**EXERCISE INSTRUCTIONS:** In the records below, locate the line containing "module basic_assign_chain", then output that line and all later lines exactly, through the last one.

**Extracted data entries:**
▬▬▬▬▬▬▬▬▬▬

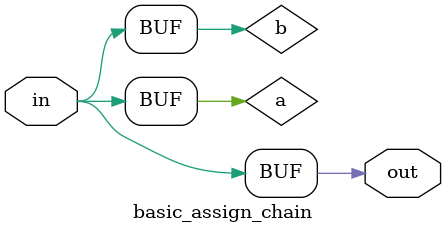
<source format=sv>
module basic_assign_chain
  (
    input logic in,
    output logic out
  );
  logic a;
  logic b;
  // Simple chain of dependencies.
  assign a = in;
  assign b = a;
  assign out = b;
endmodule

</source>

▬▬▬▬▬▬▬▬▬▬

**YOUR RESPONSE:**
module basic_assign_chain
  (
    input logic in,
    output logic out
  );
  logic a;
  logic b;
  // Simple chain of dependencies.
  assign a = in;
  assign b = a;
  assign out = b;
endmodule

</source>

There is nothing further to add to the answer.